As for your footnote: I believe that had to do with Linux getting switched to a newer implementation of stdio, while the Hurd stayed with the old one for a while. The old one will probably get removed soon, as I believe the Hurd now has switched as well. So it was a temporary situation.

Also, nearly all of the programs in Debian are _supposed_ to be
portable to BSD anyway, at least upstream.  Pretty much anything that
doesn't work is either a bug in the Debian package, or in the BSD
libc.

That's a severe oversimplification. A large number of packages in Debian aren't really very portable off of Linux. Code written for Debian is often the worst, as much of it assumes glibc and/or Linux. base-passwd or debianutils are typical examples.

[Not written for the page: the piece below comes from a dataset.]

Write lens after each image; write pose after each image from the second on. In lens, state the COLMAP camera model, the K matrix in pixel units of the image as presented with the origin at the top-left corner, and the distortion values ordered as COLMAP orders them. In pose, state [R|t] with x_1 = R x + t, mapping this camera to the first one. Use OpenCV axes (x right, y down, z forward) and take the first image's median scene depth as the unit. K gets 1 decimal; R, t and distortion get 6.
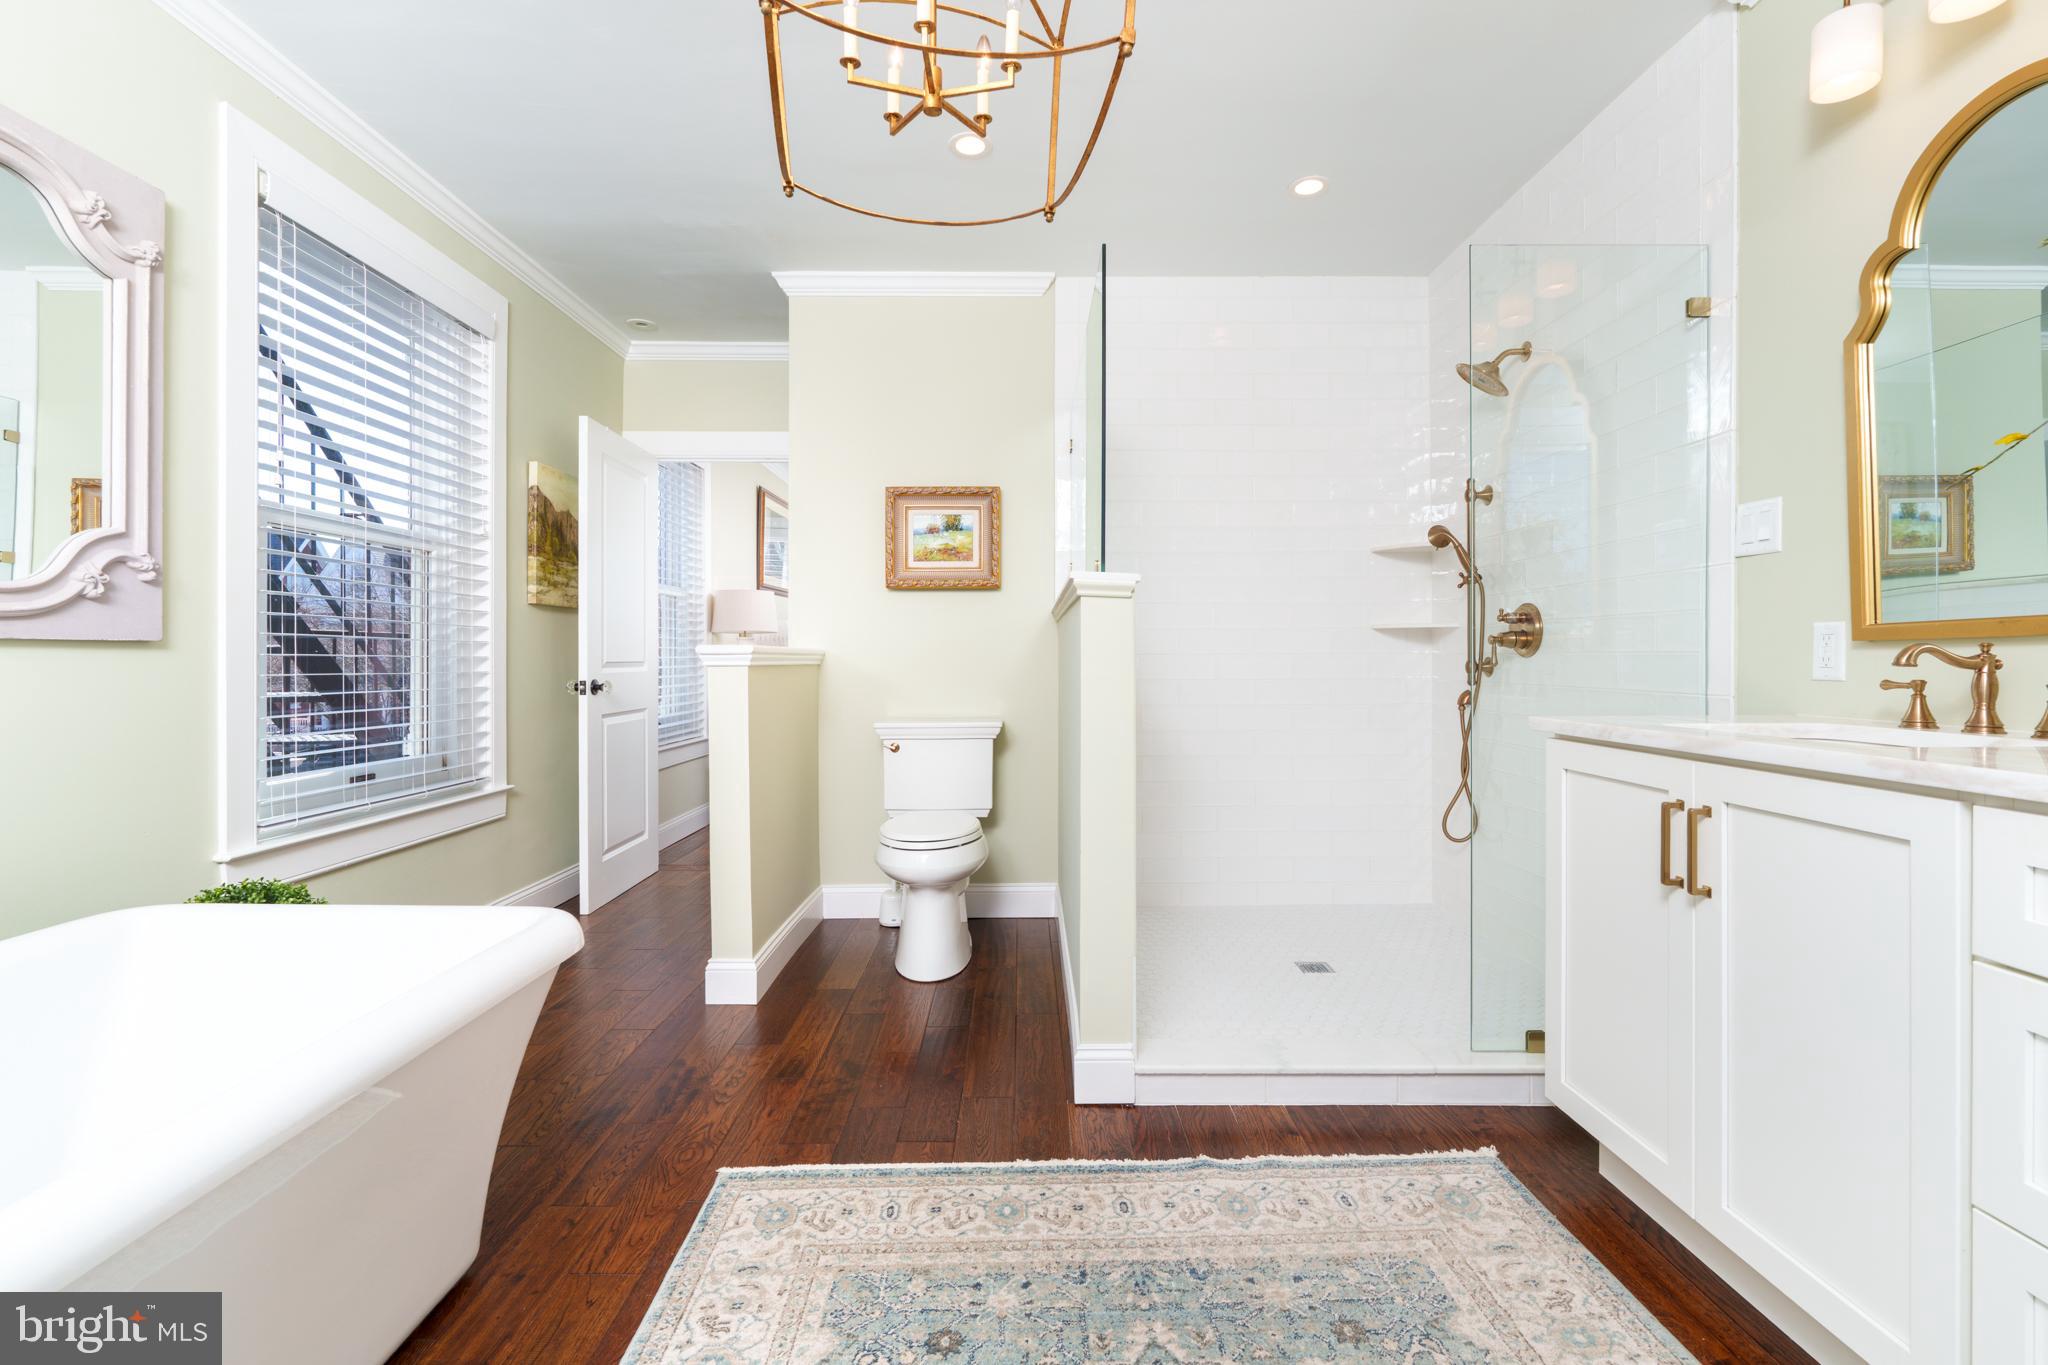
lens RADIAL K [[908.5, 0, 1024.9], [0, 908.5, 673.8], [0, 0, 1]] dist [-0.018864, -0.000844]
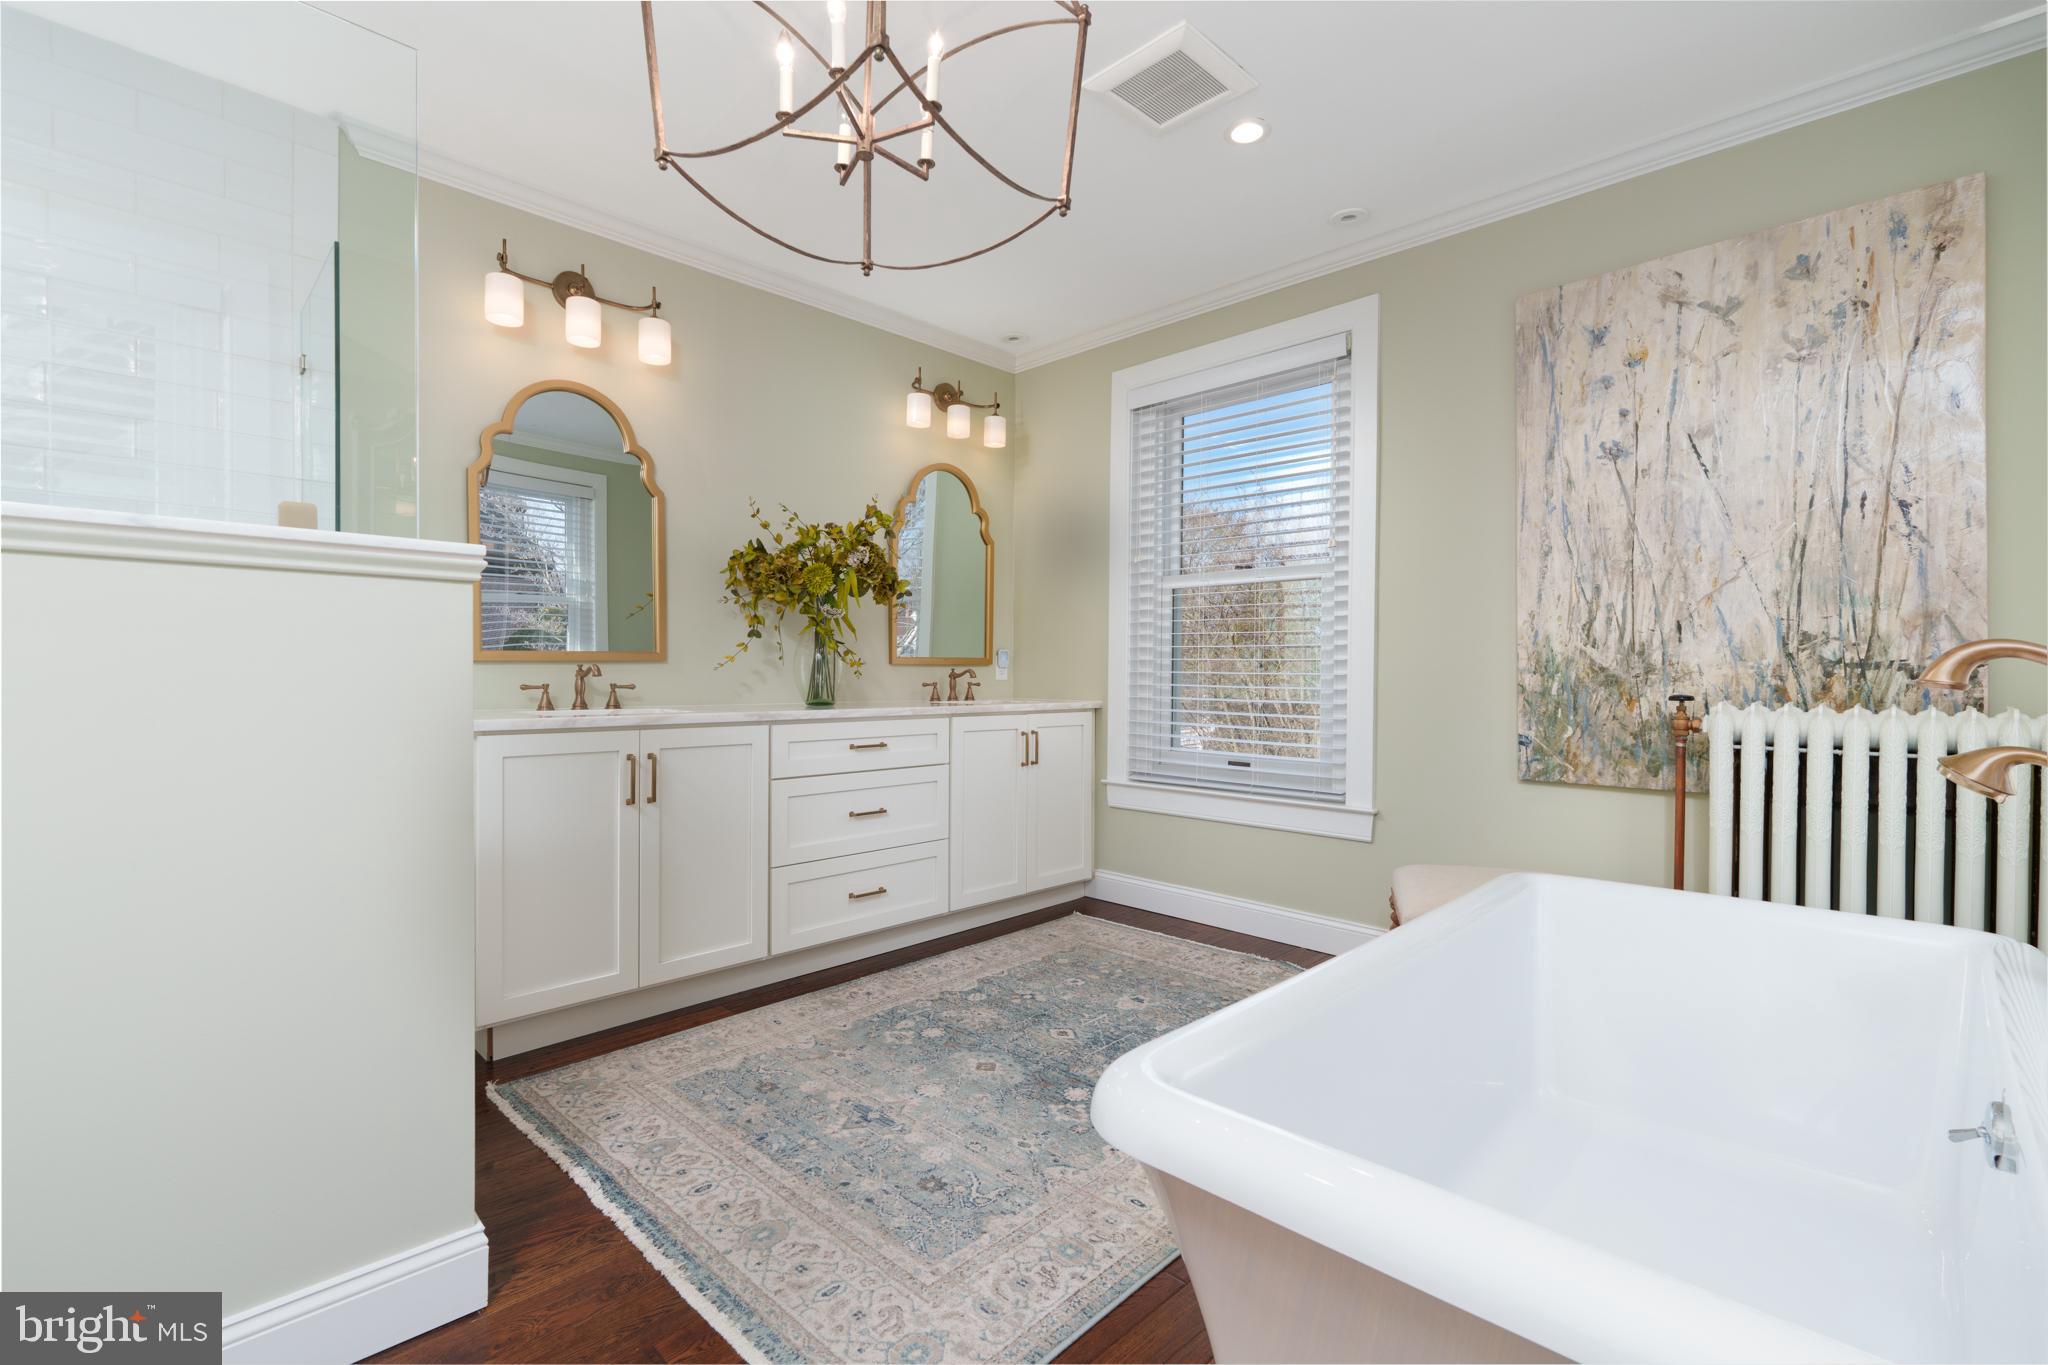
lens RADIAL K [[908.5, 0, 1027.2], [0, 908.5, 679.2], [0, 0, 1]] dist [-0.018864, -0.000844]
pose [[-0.712676, -0.011748, 0.701395, -1.006919], [0.006102, 0.999718, 0.022944, -0.038517], [-0.701467, 0.020632, -0.712403, 1.644369]]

I understand that the i18n facilities in the BSD libc are not
currently adequate or working and that this is a considerable problem.
This is of course a bug in the BSD libc, but surely we can just punt
on it by supplying a bunch of stub routines ?  Debian GNU/BSD won't
have i18n then of course until the BSD libc is sorted out, but that
seems fair enough.  If i18n people don't like that they can go and
work on the BSD libc.

Bear in mind, that we have most of the i18n stuff already, in libintl and libiconv. Let's look at the sizes of these libraries on the Debian FreeBSD system using libc, and compare against glibc:

libc.so.4 674512 libiconv.so.2 864360 libintl.so.1 31381 total 1570253

glibc:
libc.so.6 1156644

You might want to think about that.

Some things, like NSS, simply aren't there in BSD libc. There are also things that are there, but aren't usable on Debian, like the ancient utmp, and incompatible passwd and shadow support.

The BSD libc is smaller for about the same reason that dietlibc or uLibc on Linux are smaller. Those libc's don't attempt to be portable (across kernels), and they certainly don't attempt to comply with all the standards that glibc does.